_Input for this task:_
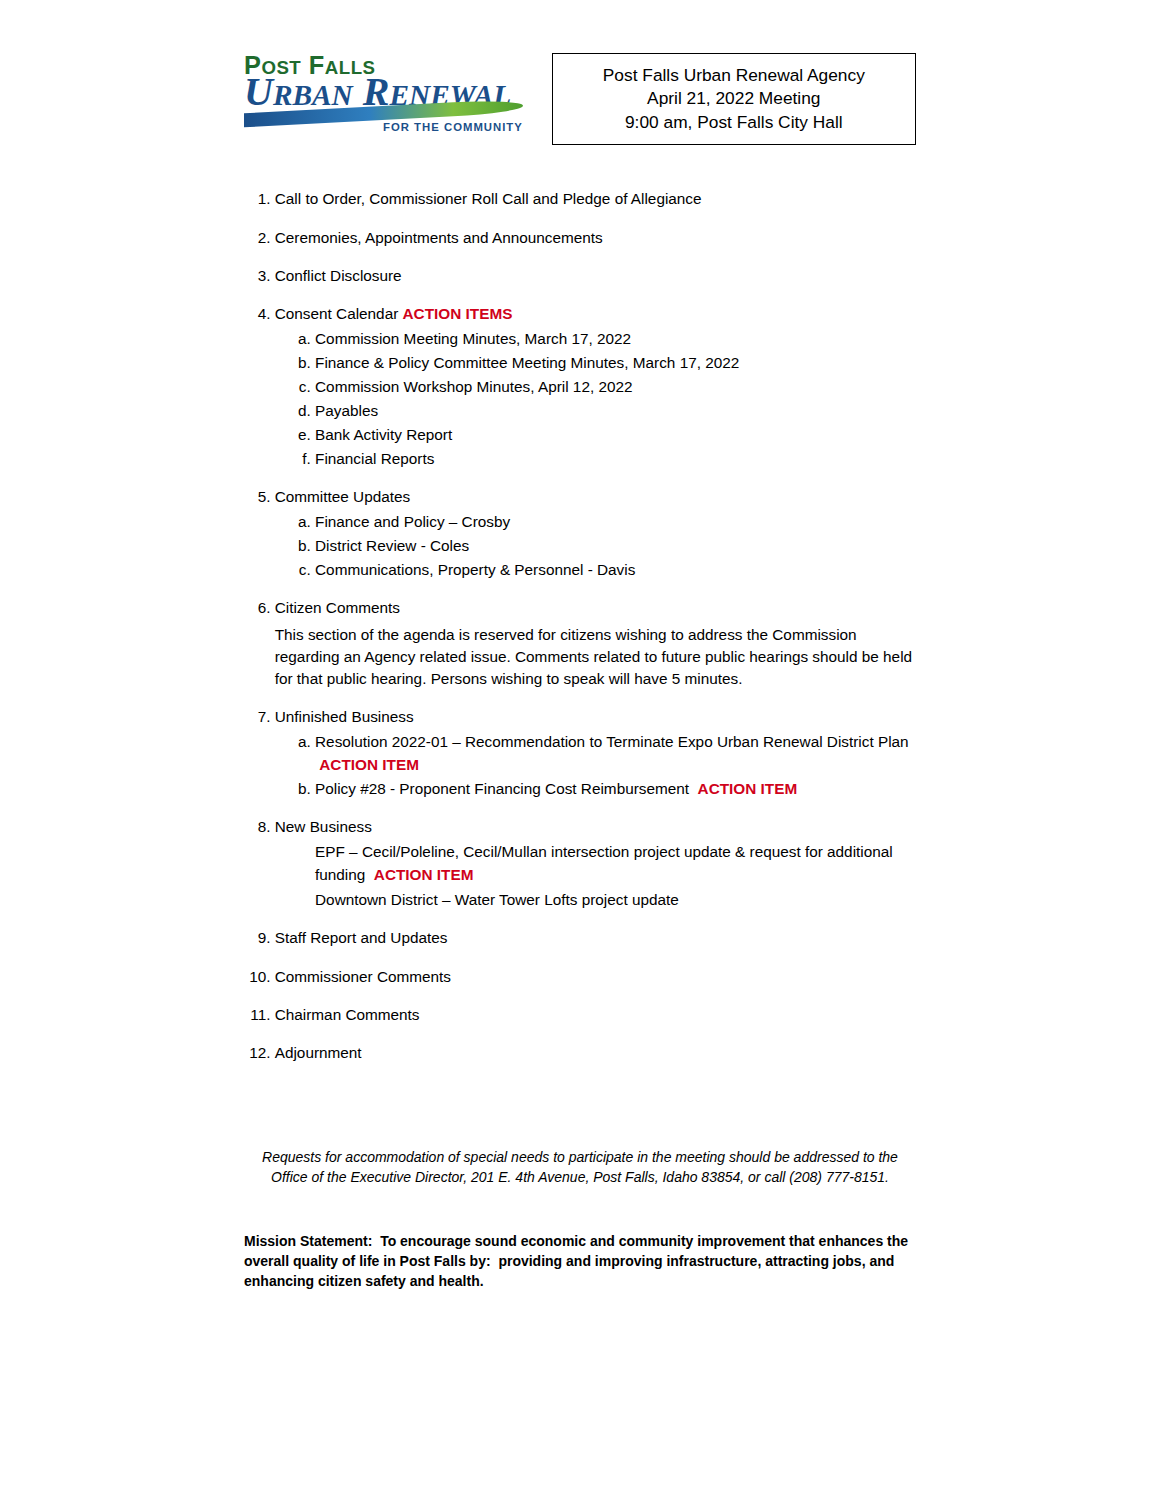POST FALLS
URBAN RENEWAL
FOR THE COMMUNITY
Post Falls Urban Renewal Agency
April 21, 2022 Meeting
9:00 am, Post Falls City Hall
Call to Order, Commissioner Roll Call and Pledge of Allegiance
Ceremonies, Appointments and Announcements
Conflict Disclosure
Consent Calendar ACTION ITEMS
Commission Meeting Minutes, March 17, 2022
Finance & Policy Committee Meeting Minutes, March 17, 2022
Commission Workshop Minutes, April 12, 2022
Payables
Bank Activity Report
Financial Reports
Committee Updates
Finance and Policy – Crosby
District Review - Coles
Communications, Property & Personnel - Davis
Citizen Comments This section of the agenda is reserved for citizens wishing to address the Commission regarding an Agency related issue. Comments related to future public hearings should be held for that public hearing. Persons wishing to speak will have 5 minutes.
Unfinished Business
Resolution 2022-01 – Recommendation to Terminate Expo Urban Renewal District Plan ACTION ITEM
Policy #28 - Proponent Financing Cost Reimbursement ACTION ITEM
New Business
EPF – Cecil/Poleline, Cecil/Mullan intersection project update & request for additional funding ACTION ITEM
Downtown District – Water Tower Lofts project update
Staff Report and Updates
Commissioner Comments
Chairman Comments
Adjournment
Requests for accommodation of special needs to participate in the meeting should be addressed to the
Office of the Executive Director, 201 E. 4th Avenue, Post Falls, Idaho 83854, or call (208) 777-8151.
Mission Statement: To encourage sound economic and community improvement that enhances the overall quality of life in Post Falls by: providing and improving infrastructure, attracting jobs, and enhancing citizen safety and health.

_Description of the task:_
From the line with "Commission Meeting Minutes, March 17, 2022" through the last line of the records, set down every line exactly as written and leave out all others.

_Expected output:_
Commission Meeting Minutes, March 17, 2022
Finance & Policy Committee Meeting Minutes, March 17, 2022
Commission Workshop Minutes, April 12, 2022
Payables
Bank Activity Report
Financial Reports
Committee Updates
Finance and Policy – Crosby
District Review - Coles
Communications, Property & Personnel - Davis
Citizen Comments This section of the agenda is reserved for citizens wishing to address the Commission regarding an Agency related issue. Comments related to future public hearings should be held for that public hearing. Persons wishing to speak will have 5 minutes.
Unfinished Business
Resolution 2022-01 – Recommendation to Terminate Expo Urban Renewal District Plan ACTION ITEM
Policy #28 - Proponent Financing Cost Reimbursement ACTION ITEM
New Business
EPF – Cecil/Poleline, Cecil/Mullan intersection project update & request for additional funding ACTION ITEM
Downtown District – Water Tower Lofts project update
Staff Report and Updates
Commissioner Comments
Chairman Comments
Adjournment
Requests for accommodation of special needs to participate in the meeting should be addressed to the
Office of the Executive Director, 201 E. 4th Avenue, Post Falls, Idaho 83854, or call (208) 777-8151.
Mission Statement: To encourage sound economic and community improvement that enhances the overall quality of life in Post Falls by: providing and improving infrastructure, attracting jobs, and enhancing citizen safety and health.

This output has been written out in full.